From top to bottom, restate the entries below word for word.

•••

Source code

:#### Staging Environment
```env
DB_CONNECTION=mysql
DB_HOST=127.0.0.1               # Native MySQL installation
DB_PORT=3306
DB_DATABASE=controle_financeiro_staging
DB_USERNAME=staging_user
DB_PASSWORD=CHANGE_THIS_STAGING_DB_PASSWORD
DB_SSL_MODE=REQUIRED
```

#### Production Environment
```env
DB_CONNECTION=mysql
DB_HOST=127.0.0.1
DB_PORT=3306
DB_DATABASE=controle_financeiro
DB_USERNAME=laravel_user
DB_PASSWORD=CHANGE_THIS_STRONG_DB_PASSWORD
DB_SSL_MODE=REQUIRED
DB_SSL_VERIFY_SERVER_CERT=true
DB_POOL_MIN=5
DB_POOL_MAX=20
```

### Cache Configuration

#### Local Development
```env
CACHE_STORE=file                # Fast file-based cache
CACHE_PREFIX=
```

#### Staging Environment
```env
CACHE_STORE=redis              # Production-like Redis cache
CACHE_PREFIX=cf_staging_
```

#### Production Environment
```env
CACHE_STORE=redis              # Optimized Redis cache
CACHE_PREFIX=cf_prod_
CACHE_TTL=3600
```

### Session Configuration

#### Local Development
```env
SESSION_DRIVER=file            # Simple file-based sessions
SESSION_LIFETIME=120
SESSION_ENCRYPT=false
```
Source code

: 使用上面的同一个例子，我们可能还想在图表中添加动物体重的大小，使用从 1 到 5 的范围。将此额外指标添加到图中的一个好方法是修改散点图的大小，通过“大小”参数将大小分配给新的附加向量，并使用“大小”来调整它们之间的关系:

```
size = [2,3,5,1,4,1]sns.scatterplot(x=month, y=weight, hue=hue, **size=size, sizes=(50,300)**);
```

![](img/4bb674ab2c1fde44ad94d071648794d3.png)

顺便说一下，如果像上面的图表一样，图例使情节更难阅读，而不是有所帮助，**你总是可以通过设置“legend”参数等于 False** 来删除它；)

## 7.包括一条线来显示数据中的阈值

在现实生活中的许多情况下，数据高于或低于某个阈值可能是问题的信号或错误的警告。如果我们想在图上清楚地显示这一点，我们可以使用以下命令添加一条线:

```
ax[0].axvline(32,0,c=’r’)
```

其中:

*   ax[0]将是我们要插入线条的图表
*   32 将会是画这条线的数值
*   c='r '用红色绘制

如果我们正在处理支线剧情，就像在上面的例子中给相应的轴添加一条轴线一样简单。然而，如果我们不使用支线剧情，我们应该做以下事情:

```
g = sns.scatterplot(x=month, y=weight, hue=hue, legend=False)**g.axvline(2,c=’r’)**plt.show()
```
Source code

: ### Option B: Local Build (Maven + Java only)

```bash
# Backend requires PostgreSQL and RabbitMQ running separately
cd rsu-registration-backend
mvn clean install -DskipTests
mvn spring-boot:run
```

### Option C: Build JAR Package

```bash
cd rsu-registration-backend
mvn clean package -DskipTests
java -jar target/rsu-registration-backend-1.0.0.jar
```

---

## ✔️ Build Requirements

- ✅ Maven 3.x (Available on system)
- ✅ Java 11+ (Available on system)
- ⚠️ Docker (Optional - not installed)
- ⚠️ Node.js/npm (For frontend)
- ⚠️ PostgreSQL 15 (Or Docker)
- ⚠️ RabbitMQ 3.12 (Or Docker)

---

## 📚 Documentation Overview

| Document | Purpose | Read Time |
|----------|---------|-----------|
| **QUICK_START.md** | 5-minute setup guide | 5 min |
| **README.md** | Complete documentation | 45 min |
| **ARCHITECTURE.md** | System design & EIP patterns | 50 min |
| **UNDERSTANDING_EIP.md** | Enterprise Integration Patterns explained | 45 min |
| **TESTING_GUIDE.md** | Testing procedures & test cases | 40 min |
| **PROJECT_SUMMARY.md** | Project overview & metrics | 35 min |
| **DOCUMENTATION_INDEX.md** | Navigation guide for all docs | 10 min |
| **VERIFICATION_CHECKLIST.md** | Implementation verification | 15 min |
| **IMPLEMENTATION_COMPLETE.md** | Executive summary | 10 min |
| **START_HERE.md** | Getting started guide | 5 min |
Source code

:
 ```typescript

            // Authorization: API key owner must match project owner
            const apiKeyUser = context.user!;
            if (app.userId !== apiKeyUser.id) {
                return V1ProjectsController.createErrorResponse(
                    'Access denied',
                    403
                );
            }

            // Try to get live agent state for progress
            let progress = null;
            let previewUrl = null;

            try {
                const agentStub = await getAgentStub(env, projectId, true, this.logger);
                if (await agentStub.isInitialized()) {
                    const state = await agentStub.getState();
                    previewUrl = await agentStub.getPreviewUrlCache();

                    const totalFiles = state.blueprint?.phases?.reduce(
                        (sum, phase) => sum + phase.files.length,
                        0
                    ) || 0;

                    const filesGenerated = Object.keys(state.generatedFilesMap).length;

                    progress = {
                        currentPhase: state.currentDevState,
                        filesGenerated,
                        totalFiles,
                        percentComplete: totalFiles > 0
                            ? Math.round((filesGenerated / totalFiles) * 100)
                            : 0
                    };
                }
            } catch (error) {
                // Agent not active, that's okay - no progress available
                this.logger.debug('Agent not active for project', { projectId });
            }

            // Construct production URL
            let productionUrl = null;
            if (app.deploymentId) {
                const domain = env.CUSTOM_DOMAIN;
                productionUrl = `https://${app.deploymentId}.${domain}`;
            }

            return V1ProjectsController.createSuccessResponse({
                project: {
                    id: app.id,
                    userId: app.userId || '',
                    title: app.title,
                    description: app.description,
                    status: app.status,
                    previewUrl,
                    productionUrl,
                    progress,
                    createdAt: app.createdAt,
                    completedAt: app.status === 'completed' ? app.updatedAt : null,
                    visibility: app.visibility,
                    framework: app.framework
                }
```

•••

> FINISHED TASK:
Source code

:#### Staging Environment
```env
DB_CONNECTION=mysql
DB_HOST=127.0.0.1               # Native MySQL installation
DB_PORT=3306
DB_DATABASE=controle_financeiro_staging
DB_USERNAME=staging_user
DB_PASSWORD=CHANGE_THIS_STAGING_DB_PASSWORD
DB_SSL_MODE=REQUIRED
```

#### Production Environment
```env
DB_CONNECTION=mysql
DB_HOST=127.0.0.1
DB_PORT=3306
DB_DATABASE=controle_financeiro
DB_USERNAME=laravel_user
DB_PASSWORD=CHANGE_THIS_STRONG_DB_PASSWORD
DB_SSL_MODE=REQUIRED
DB_SSL_VERIFY_SERVER_CERT=true
DB_POOL_MIN=5
DB_POOL_MAX=20
```

### Cache Configuration

#### Local Development
```env
CACHE_STORE=file                # Fast file-based cache
CACHE_PREFIX=
```

#### Staging Environment
```env
CACHE_STORE=redis              # Production-like Redis cache
CACHE_PREFIX=cf_staging_
```

#### Production Environment
```env
CACHE_STORE=redis              # Optimized Redis cache
CACHE_PREFIX=cf_prod_
CACHE_TTL=3600
```

### Session Configuration

#### Local Development
```env
SESSION_DRIVER=file            # Simple file-based sessions
SESSION_LIFETIME=120
SESSION_ENCRYPT=false
```
Source code

: 使用上面的同一个例子，我们可能还想在图表中添加动物体重的大小，使用从 1 到 5 的范围。将此额外指标添加到图中的一个好方法是修改散点图的大小，通过“大小”参数将大小分配给新的附加向量，并使用“大小”来调整它们之间的关系:

```
size = [2,3,5,1,4,1]sns.scatterplot(x=month, y=weight, hue=hue, **size=size, sizes=(50,300)**);
```

![](img/4bb674ab2c1fde44ad94d071648794d3.png)

顺便说一下，如果像上面的图表一样，图例使情节更难阅读，而不是有所帮助，**你总是可以通过设置“legend”参数等于 False** 来删除它；)

## 7.包括一条线来显示数据中的阈值

在现实生活中的许多情况下，数据高于或低于某个阈值可能是问题的信号或错误的警告。如果我们想在图上清楚地显示这一点，我们可以使用以下命令添加一条线:

```
ax[0].axvline(32,0,c=’r’)
```

其中:

*   ax[0]将是我们要插入线条的图表
*   32 将会是画这条线的数值
*   c='r '用红色绘制

如果我们正在处理支线剧情，就像在上面的例子中给相应的轴添加一条轴线一样简单。然而，如果我们不使用支线剧情，我们应该做以下事情:

```
g = sns.scatterplot(x=month, y=weight, hue=hue, legend=False)**g.axvline(2,c=’r’)**plt.show()
```
Source code

: ### Option B: Local Build (Maven + Java only)

```bash
# Backend requires PostgreSQL and RabbitMQ running separately
cd rsu-registration-backend
mvn clean install -DskipTests
mvn spring-boot:run
```

### Option C: Build JAR Package

```bash
cd rsu-registration-backend
mvn clean package -DskipTests
java -jar target/rsu-registration-backend-1.0.0.jar
```

---

## ✔️ Build Requirements

- ✅ Maven 3.x (Available on system)
- ✅ Java 11+ (Available on system)
- ⚠️ Docker (Optional - not installed)
- ⚠️ Node.js/npm (For frontend)
- ⚠️ PostgreSQL 15 (Or Docker)
- ⚠️ RabbitMQ 3.12 (Or Docker)

---

## 📚 Documentation Overview

| Document | Purpose | Read Time |
|----------|---------|-----------|
| **QUICK_START.md** | 5-minute setup guide | 5 min |
| **README.md** | Complete documentation | 45 min |
| **ARCHITECTURE.md** | System design & EIP patterns | 50 min |
| **UNDERSTANDING_EIP.md** | Enterprise Integration Patterns explained | 45 min |
| **TESTING_GUIDE.md** | Testing procedures & test cases | 40 min |
| **PROJECT_SUMMARY.md** | Project overview & metrics | 35 min |
| **DOCUMENTATION_INDEX.md** | Navigation guide for all docs | 10 min |
| **VERIFICATION_CHECKLIST.md** | Implementation verification | 15 min |
| **IMPLEMENTATION_COMPLETE.md** | Executive summary | 10 min |
| **START_HERE.md** | Getting started guide | 5 min |
Source code

:
 ```typescript

            // Authorization: API key owner must match project owner
            const apiKeyUser = context.user!;
            if (app.userId !== apiKeyUser.id) {
                return V1ProjectsController.createErrorResponse(
                    'Access denied',
                    403
                );
            }

            // Try to get live agent state for progress
            let progress = null;
            let previewUrl = null;

            try {
                const agentStub = await getAgentStub(env, projectId, true, this.logger);
                if (await agentStub.isInitialized()) {
                    const state = await agentStub.getState();
                    previewUrl = await agentStub.getPreviewUrlCache();

                    const totalFiles = state.blueprint?.phases?.reduce(
                        (sum, phase) => sum + phase.files.length,
                        0
                    ) || 0;

                    const filesGenerated = Object.keys(state.generatedFilesMap).length;

                    progress = {
                        currentPhase: state.currentDevState,
                        filesGenerated,
                        totalFiles,
                        percentComplete: totalFiles > 0
                            ? Math.round((filesGenerated / totalFiles) * 100)
                            : 0
                    };
                }
            } catch (error) {
                // Agent not active, that's okay - no progress available
                this.logger.debug('Agent not active for project', { projectId });
            }

            // Construct production URL
            let productionUrl = null;
            if (app.deploymentId) {
                const domain = env.CUSTOM_DOMAIN;
                productionUrl = `https://${app.deploymentId}.${domain}`;
            }

            return V1ProjectsController.createSuccessResponse({
                project: {
                    id: app.id,
                    userId: app.userId || '',
                    title: app.title,
                    description: app.description,
                    status: app.status,
                    previewUrl,
                    productionUrl,
                    progress,
                    createdAt: app.createdAt,
                    completedAt: app.status === 'completed' ? app.updatedAt : null,
                    visibility: app.visibility,
                    framework: app.framework
                }
```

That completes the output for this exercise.